_Что нужно сделать_
1. Ответьте по предложенному отрывку на три вопроса, каждый с новой строки, отмечая ответы так же, как вопросы:
(а) Кто, согласно отрывку, считает, что для общения людей главное значение имеет то, что они думают о своих сходствах и различиях?
(б) В чём, по отрывку, коренится значение языка в процессе консолидации этнических групп?
(в) В связи с чем было обнаружено рассмотренное в отрывке явление?
2. Перечислите все предметы, которых касаются представления людей, названные в первом предложении предложенного отрывка.
3. Продолжите предложенный отрывок об этносе и языке, начав сразу после его последнего предложения.

_Предложенный отрывок_
Большую роль в этом ученые отводят представлениям людей о себе и своей культуре, а также о других этносах. Последнее находит выражение в этнических стереотипах. Как считают Т. Шибутани и К. Куан, главное значение для общения людей имеет не то, что они представляют собой на деле, а то, что они думают о своих сходствах и различиях[791].
Это, в частности, относится к языку, который, по мнению многих авторов, служит важнейшим критерием этноса. Значение языка в процессе консолидации этнических групп, действительно, велико. Однако оно коренится не столько в его генетических характеристиках, сколько в социолингвистических. Как показывают фактические материалы, для носителей этноса первостепенную важность имеют не объективные сходства или различия языков, которые в первую очередь учитываются этнографами и лингвистами, а те взаимоотношения, которые складываются между этносом и соседними иноязычными группами. Там, где ученые выделяют цепь близких диалектов, местное население может отрицать какие-либо лингвистические сходства вообще. А это, безусловно, влияет на его поведение и взаимоотношения с соседями. Следовательно, язык сам по себе еще не способен определить тот или иной облик этноса. Рассмотренное явление было обнаружено сравнительно недавно в связи с развитием нового направления в лингвистике — социолингвистики[792].

_Записанные данные_
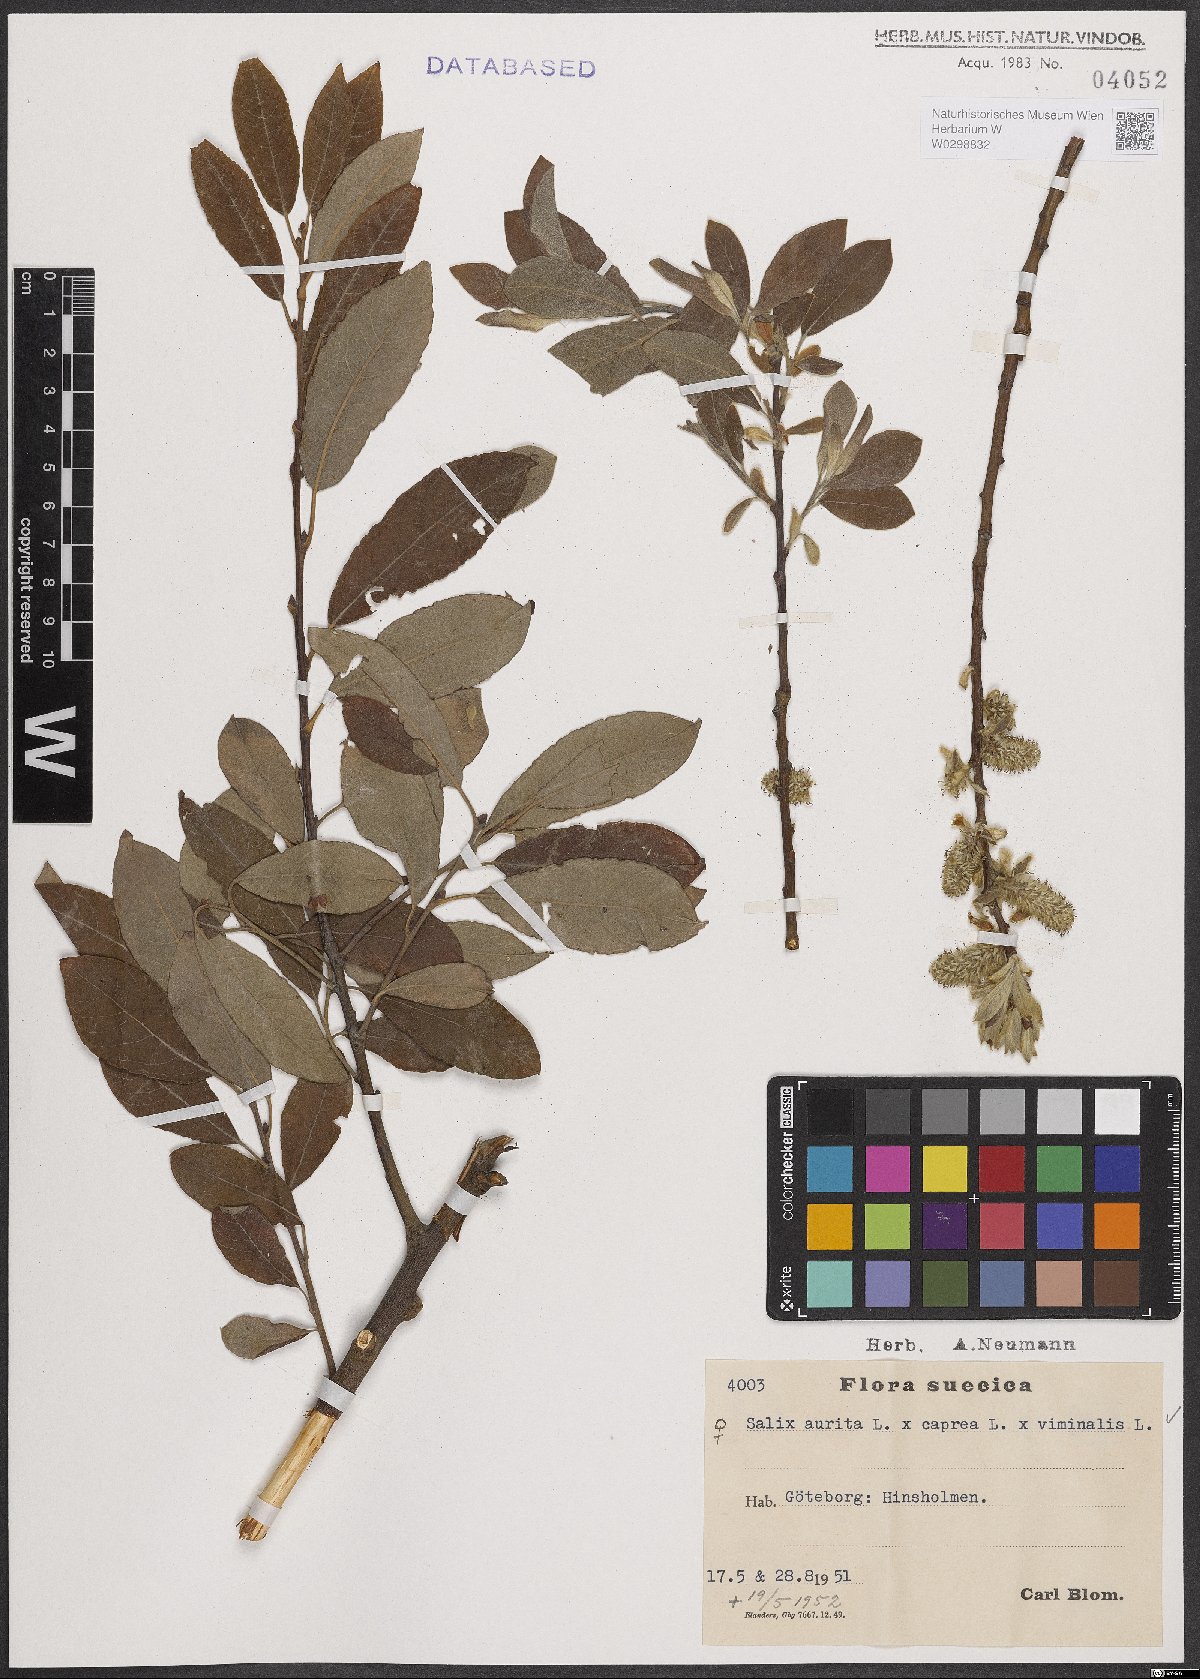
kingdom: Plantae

_Решённые задания_
1.
(а) Т. Шибутани и К. Куан.
(б) Не столько в генетических характеристиках языка, сколько в социолингвистических.
(в) В связи с развитием нового направления в лингвистике, социолингвистики.

2.
- Они сами
- Своя культура
- Другие этносы

3.
По мнению Д. Хаймса изучение проблемы этнических границ требует не столько разработки генетической классификации языков и диалектов, сколько глубокого анализа коммуникативных контактов между индивидами и группами. А эти контакты далеко не всегда обусловливаются сходством языков или диалектов, как показывают приводимые этим автором этнографические примеры. Последние убедительно свидетельствуют о том, что в некоторых случаях взаимопонимание достигается, несмотря на различия языков, а в других — даже сходство языков оказывается бесполезным и контакты не возникают.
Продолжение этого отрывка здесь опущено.